The contractor, the notice said, would “provide the human fetal tissue needed to continue the ongoing research being led by FDA.

“Fresh human tissues are required,” said the notice, “for implantation into severely immune-compromised mice to create chimeric animals that have a human immune system.”

According to GSA’s federal contract database, Advanced Bioscience Resources (ABR), a non-profit organization based in the San Francisco Bay Area, was awarded this $15,900 contract, which will run through July 25, 2019.

“Fetal tissue used in research is obtained from elective abortions,” says the Congressional Research Service.

In 2016, Harvard University provided the House Energy and Commerce Committee’s Select Investigative Panel on Infant Lives with a background paper explaining that mice with human immune systems “are engineered to this condition only by means of the use of human fetal material” and that this material can only come from aborted babies not from miscarriages.

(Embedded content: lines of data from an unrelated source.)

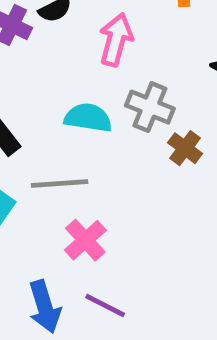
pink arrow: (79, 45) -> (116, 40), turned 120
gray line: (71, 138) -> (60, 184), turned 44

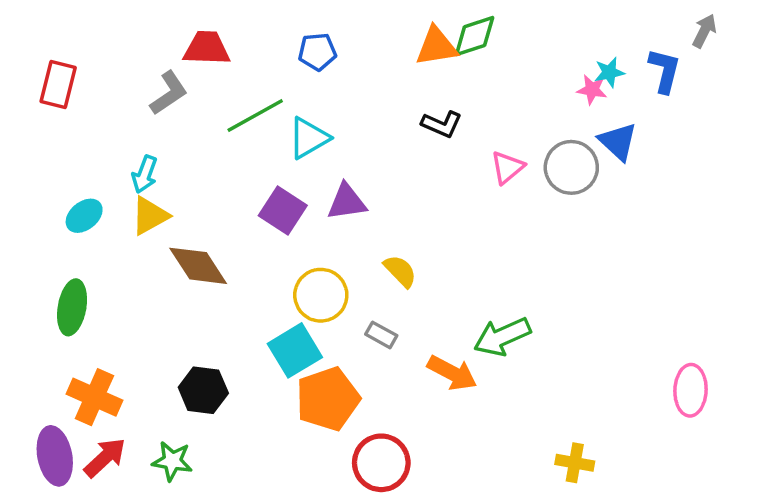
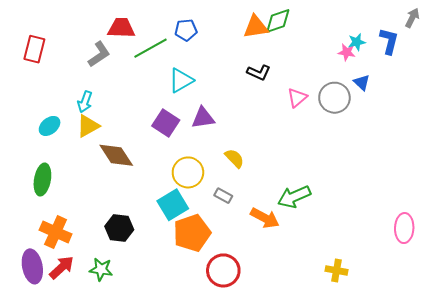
green line: (255, 116) -> (151, 48), moved
blue triangle: (618, 141) -> (362, 83), size x0.7

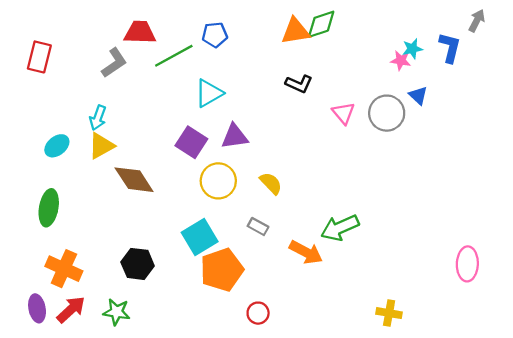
pink triangle: (297, 98) -> (343, 113), turned -30
yellow circle: (188, 172) -> (218, 181), moved
purple ellipse: (32, 266) -> (37, 308), size x0.7
red circle: (223, 270) -> (258, 313), size x0.6

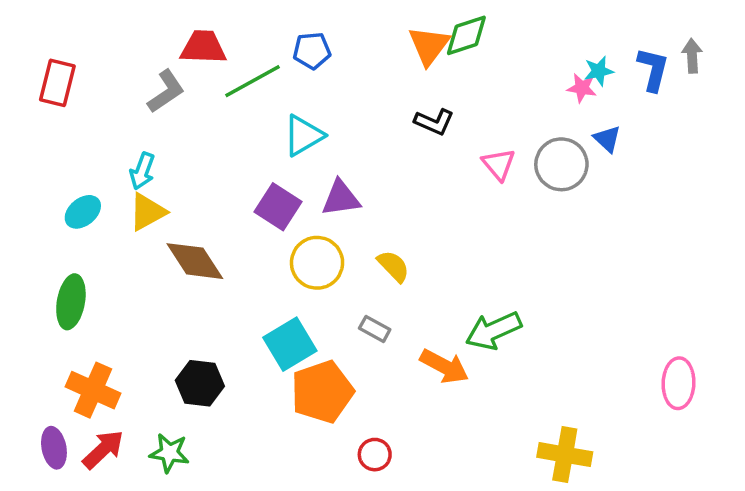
gray arrow: (477, 21) -> (692, 56), moved, turned -30
orange triangle: (295, 31) -> (429, 46), turned -44
yellow cross: (389, 313) -> (565, 455), size x1.4

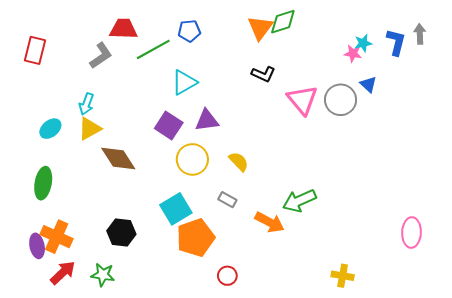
pink triangle: (499, 164) -> (302, 100), size x1.5
purple ellipse: (54, 448) -> (37, 246), moved
yellow cross: (565, 455) -> (343, 276), size x0.7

Thus, by issuing a contract to acquire human fetal tissue to use in making mice with human immune systems, the FDA is using federal tax dollars to create a demand for human body parts that must be taken from babies who are aborted.

Because it would not be able to create its “humanized mice” without fresh tissue taken from aborted babies, the FDA also has an interest in the continuation of legalized abortions at a stage in fetal development when the tissue needed to create these mice can be retrieved from the aborted baby.

In fiscal 2018, the NIH—which is a separate entity from the FDA but also a part of the Department of Health and Human Services–estimates it will spend $103 million on human fetal tissue research. In fiscal 2017, it spent $98 million.

On Sept. 14, 2017, the House of Representatives passed an omnibus appropriations bill that included language pushed by Rep. Martha Roby (R.-Ala.) and other pro-life House members that would have prohibited federal funding of research that uses tissue from aborted babies. This language, however, was not included in any of the spending bills that ultimately passed the Senate and were signed into law for fiscal 2018.